I think that's a good idea - it's pretty much how I've tried to structure code here already (using MNE docstring style as much as possible and structuring objects similarly etc). Want me to just give you admin rights? If there are functions in here that are too specific to my stuff then I can put that in another repository.
Sure. Shall we set up Travis ?
On Friday, 11 March 2016, Chris Holdgraf notifications@github.com wrote:
I think that's a good idea - it's pretty much how I've tried to structure code here already (using MNE docstring style as much as possible and structuring objects similarly etc). Want me to just give you admin rights? If there are functions in here that are too specific to my stuff then I can put that in another repository.
— Reply to this email directly or view it on GitHub https://github.com/choldgraf/ecogtools/issues/1#issuecomment-195631624.
Sounds like a good idea - I don't have much experience setting Travis up but it's something I've been wanting to figure out for a while now. I assume it is basically just setting up a random number generator that has a 99% probability of telling you that your code is wrong on each query, is that correct? ;)
On Fri, Mar 11, 2016 at 8:41 PM, Jean-Rémi KING notifications@github.com wrote:
Sure. Shall we set up Travis ?
On Friday, 11 March 2016, Chris Holdgraf notifications@github.com wrote:
I think that's a good idea - it's pretty much how I've tried to structure code here already (using MNE docstring style as much as possible and structuring objects similarly etc). Want me to just give you admin rights? If there are functions in here that are too specific to my stuff then I can put that in another repository.
— Reply to this email directly or view it on GitHub <https://github.com/choldgraf/ecogtools/issues/1#issuecomment-195631624 .
— Reply to this email directly or view it on GitHub https://github.com/choldgraf/ecogtools/issues/1#issuecomment-195659534.
I actually don't know either. Good place to learn.
In case you haven't seen, they just created an mne-sandbox rep. I'm not sure whether this wouldn't be a good place too. On the plus side we'd have their feedbacks right away. On the minus one, it'll be heavier (more testing, more integration with all types of MEG specificies, e.g. projections etc. WDYT?

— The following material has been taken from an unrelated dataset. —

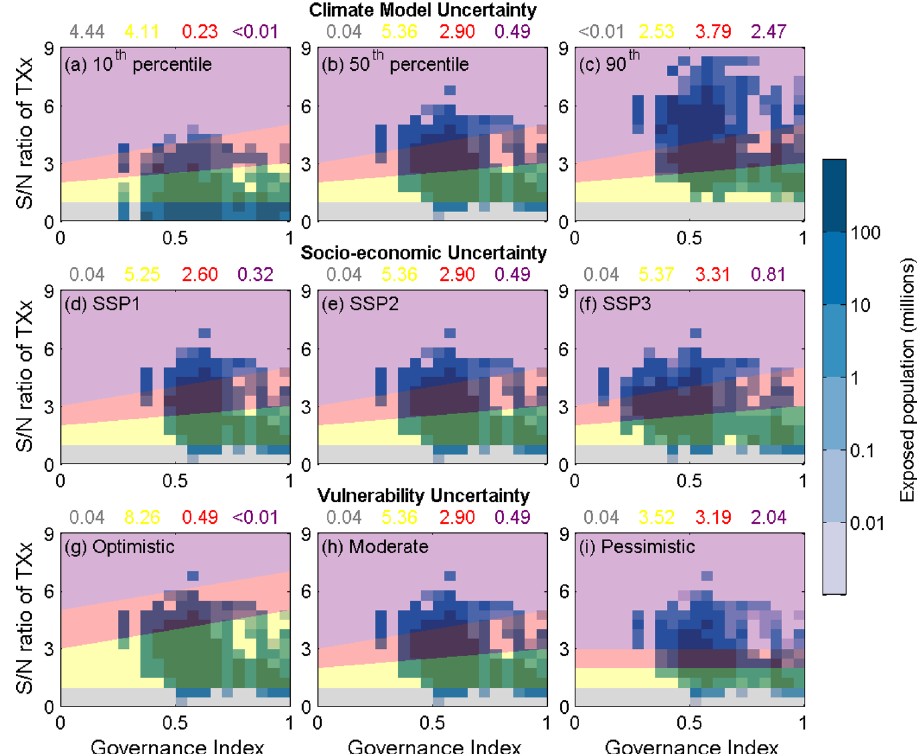
Fig. 4 Examining the individual dimensions of uncertainty affecting local risk estimates. As with Fig. 2, the background colours represent the four risk categories (grey is negligible; yellow is moderate; red is high; purple is very high) associated with different thresholds of extreme heat hazards, and governance index thresholds. Panels in the middle column ( b , e , h ) represent the same scenario as for Fig. 2: the median CMIP5 estimate of the number of people exposed to each of the four risk categories in the year 2050 under SSP2, when global temperatures are 2 °C above early industrial levels. a and c explore variations in these results due to climate model uncertainty; d , f explore variations due to alternative SSP scenarios; and g and i consider differences arising from uncertainty in the vulnerability threshold (as designated with variations of local risk thresholds in the background). The four coloured numbers above each panel denote billions of people within each of the four risk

Hey - jumping back on this now that graduation craziness has ended. I am a bit torn between having an ecog-specific repository and pushing things to MNE-sandbox. I guess the question is where there is enough ecog-specific stuff to warrant its own repository. If we think that's the case, then we can create an MNE-ecog repo or something like this. However, IMO if there's significant overlap with EEG/MEG then I'm happy to just contribute this to MNE-sandbox/python. It'd be cool if we could improve functionality in general for eeg / ieeg now that both types are supported natively.
So I guess my intuition is that we should make an mne_sandbox.ecog submodule and then build things in there.
We should also figure out a good ECoG dataset to use for testing. Maybe we can take an existing dataset, anonymize it, remove metadata about the task except for when "events" happen, and choose a bunch of semi-random points on the MNI brain that roughly reflect the grid coverage.
Hey :)
Do you have a pipeline for extract gamma activity from the raw data, instead of doing it at the epoch level?